::: Data section :::

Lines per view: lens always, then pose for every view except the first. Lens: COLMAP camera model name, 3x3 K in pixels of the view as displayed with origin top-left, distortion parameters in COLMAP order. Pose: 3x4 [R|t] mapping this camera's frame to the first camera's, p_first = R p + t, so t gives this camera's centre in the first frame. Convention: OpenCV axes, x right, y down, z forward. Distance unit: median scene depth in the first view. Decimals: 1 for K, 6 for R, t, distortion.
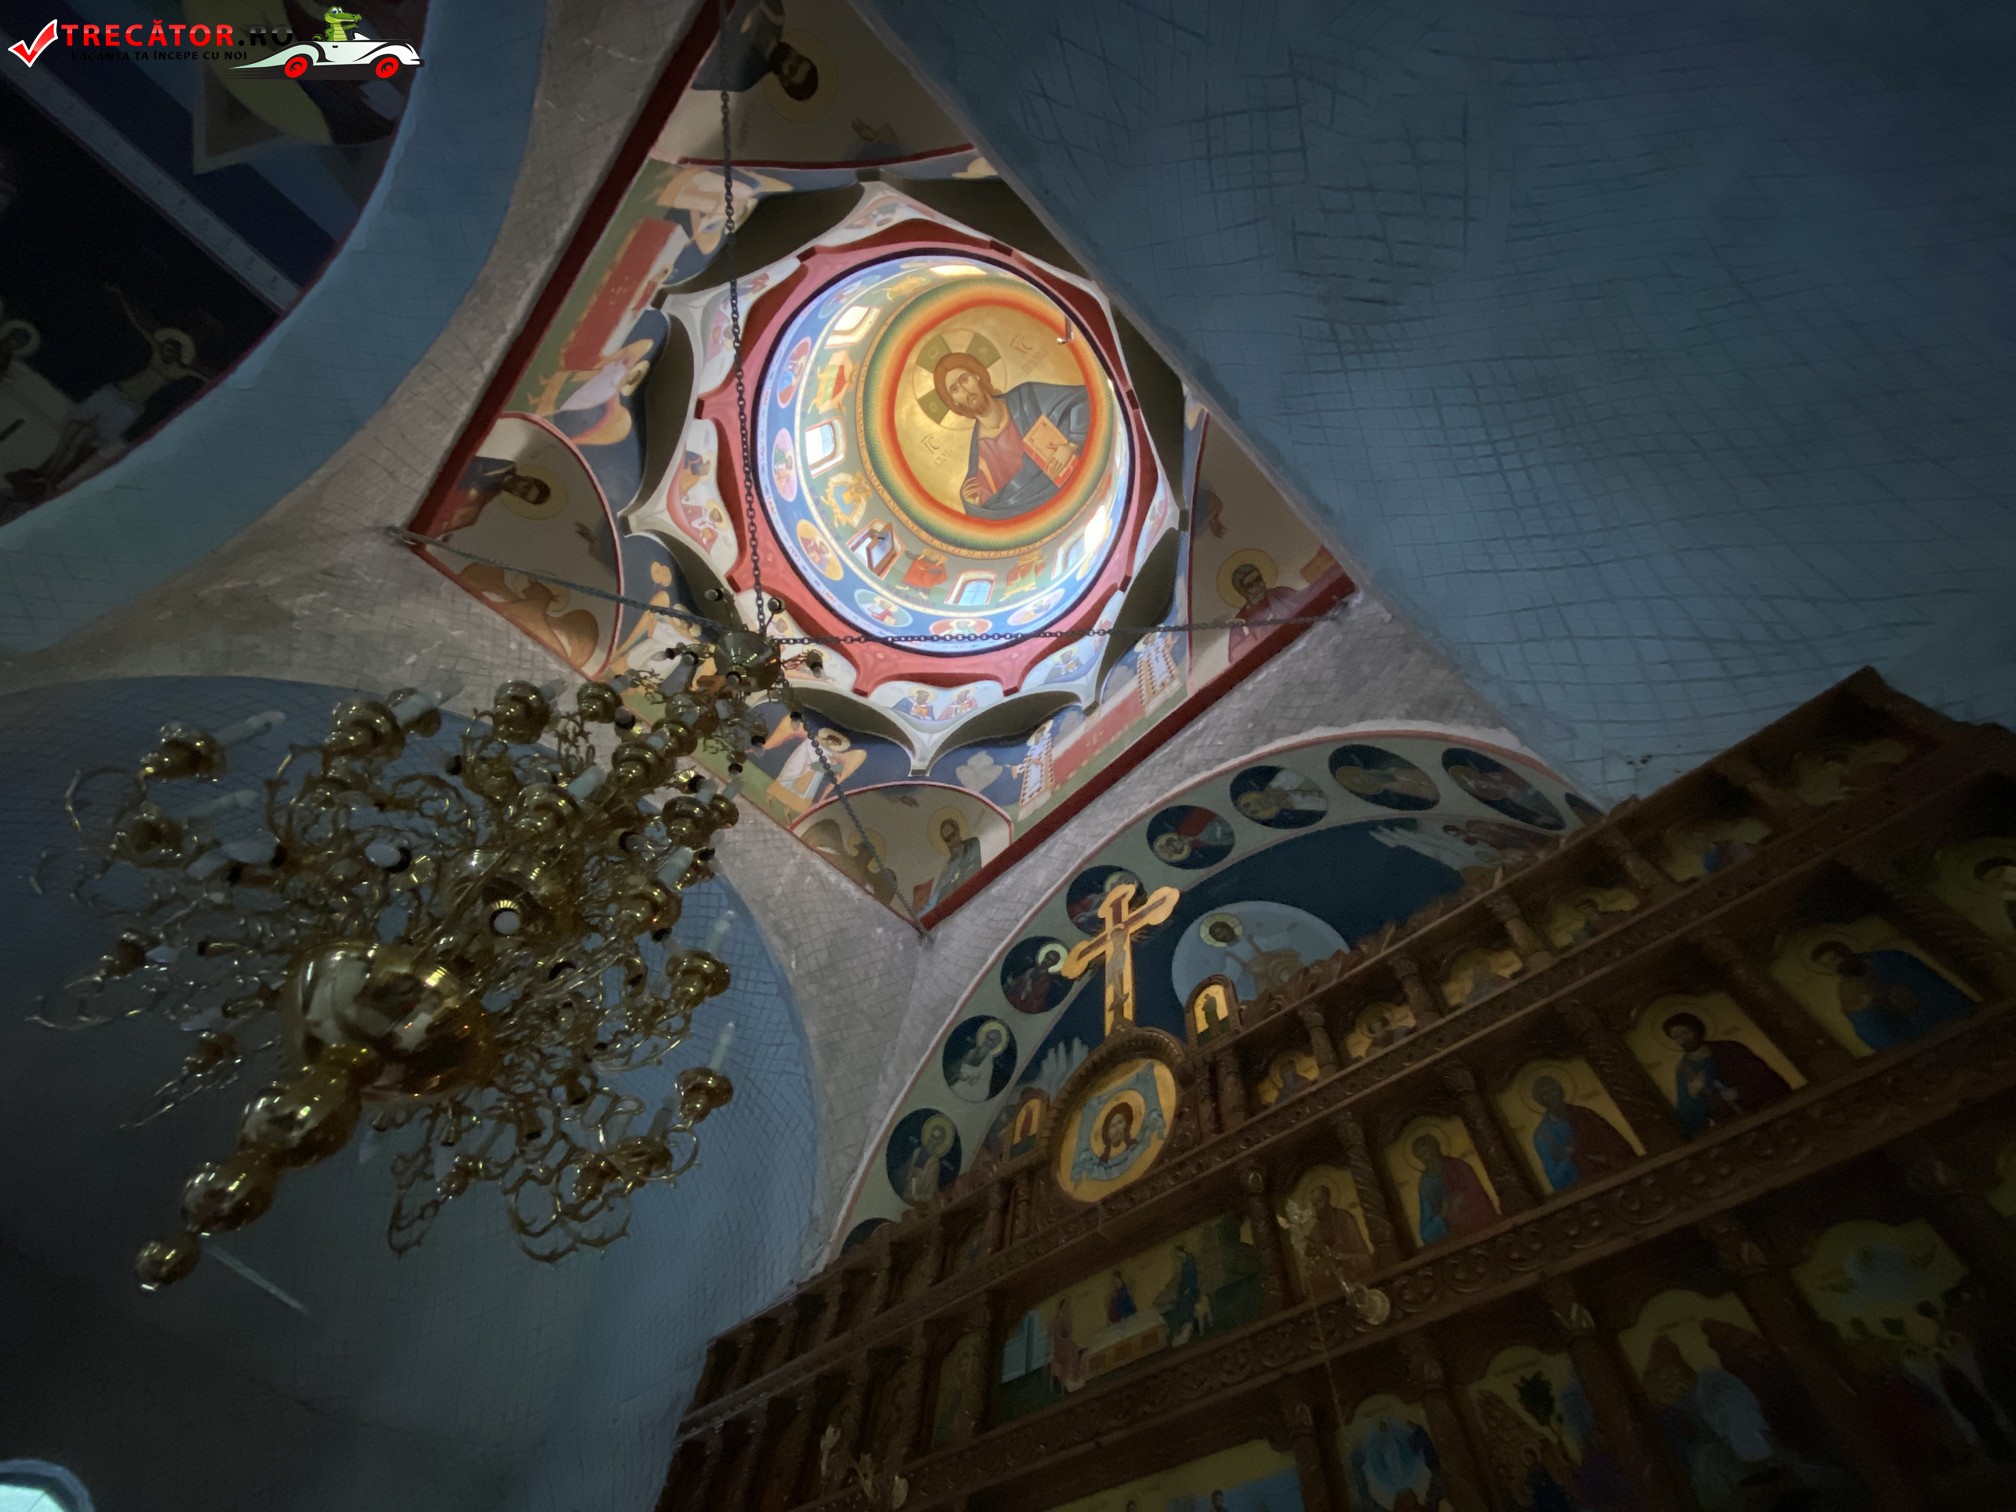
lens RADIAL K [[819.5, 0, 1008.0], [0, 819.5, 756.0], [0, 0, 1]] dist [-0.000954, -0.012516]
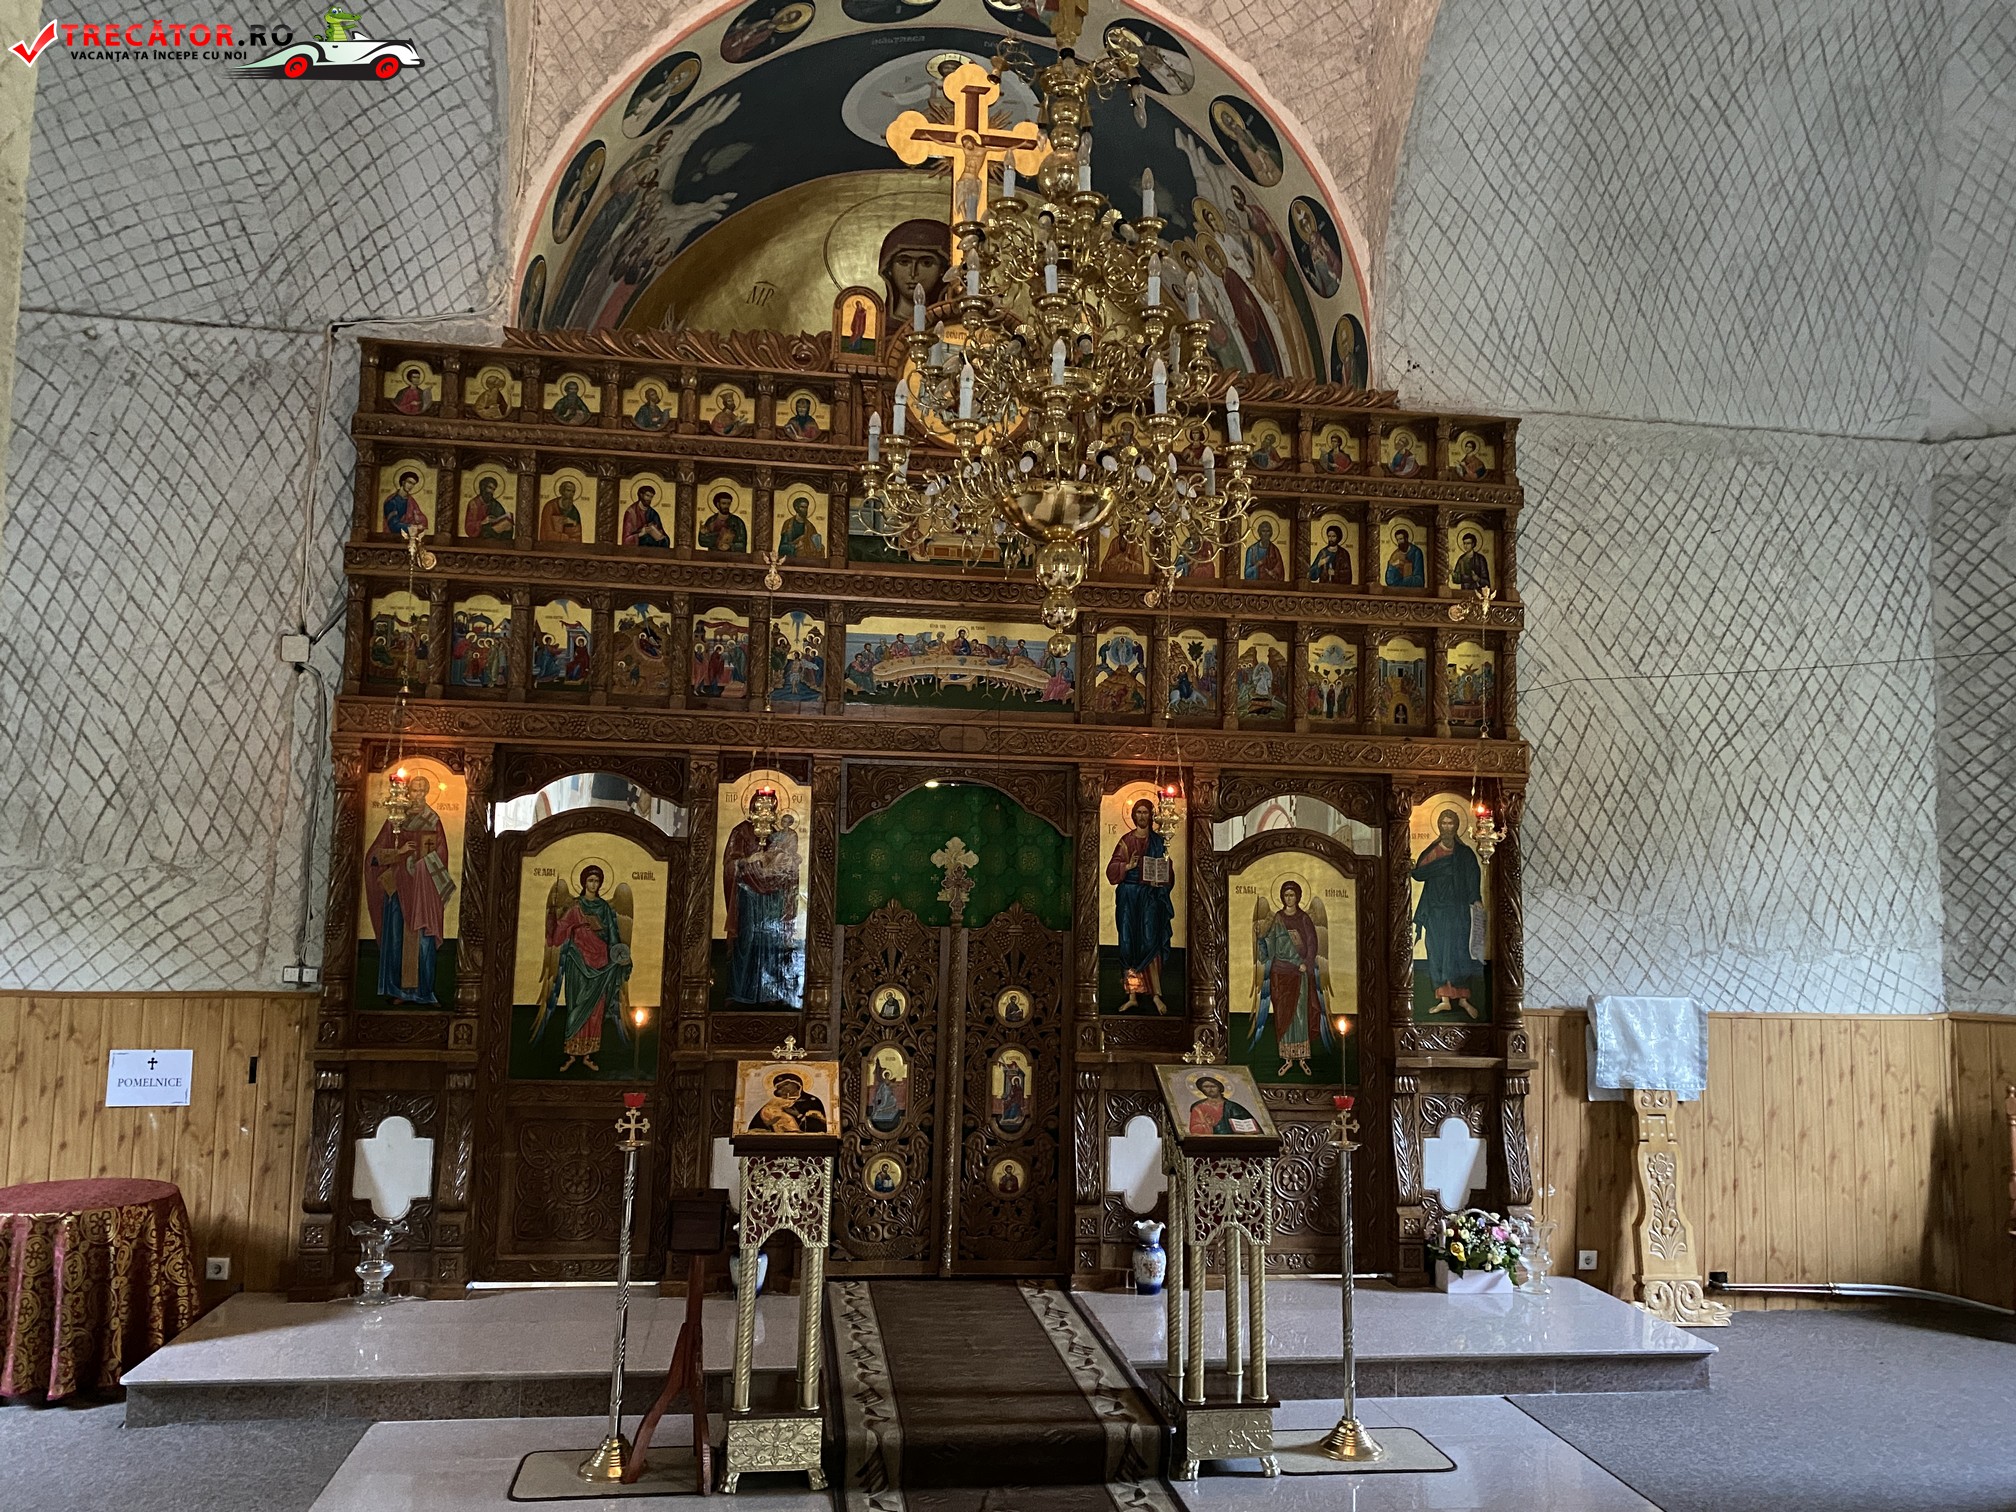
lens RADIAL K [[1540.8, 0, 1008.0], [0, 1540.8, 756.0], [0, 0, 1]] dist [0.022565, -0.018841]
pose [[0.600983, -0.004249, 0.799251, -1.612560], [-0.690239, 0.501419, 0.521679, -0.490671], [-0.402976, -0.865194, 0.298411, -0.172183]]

:::

▶ Task details
Rewrite the whole listing above as a JSON list of strings, one string per line, skipping blank lines and leaving the pictures out.

▶ Task response
[
  "Lines per view: lens always, then pose for every view except the first. Lens: COLMAP camera model name, 3x3 K in pixels of the view as displayed with origin top-left, distortion parameters in COLMAP order. Pose: 3x4 [R|t] mapping this camera's frame to the first camera's, p_first = R p + t, so t gives this camera's centre in the first frame. Convention: OpenCV axes, x right, y down, z forward. Distance unit: median scene depth in the first view. Decimals: 1 for K, 6 for R, t, distortion.",
  "lens RADIAL K [[819.5, 0, 1008.0], [0, 819.5, 756.0], [0, 0, 1]] dist [-0.000954, -0.012516]",
  "lens RADIAL K [[1540.8, 0, 1008.0], [0, 1540.8, 756.0], [0, 0, 1]] dist [0.022565, -0.018841]",
  "pose [[0.600983, -0.004249, 0.799251, -1.612560], [-0.690239, 0.501419, 0.521679, -0.490671], [-0.402976, -0.865194, 0.298411, -0.172183]]"
]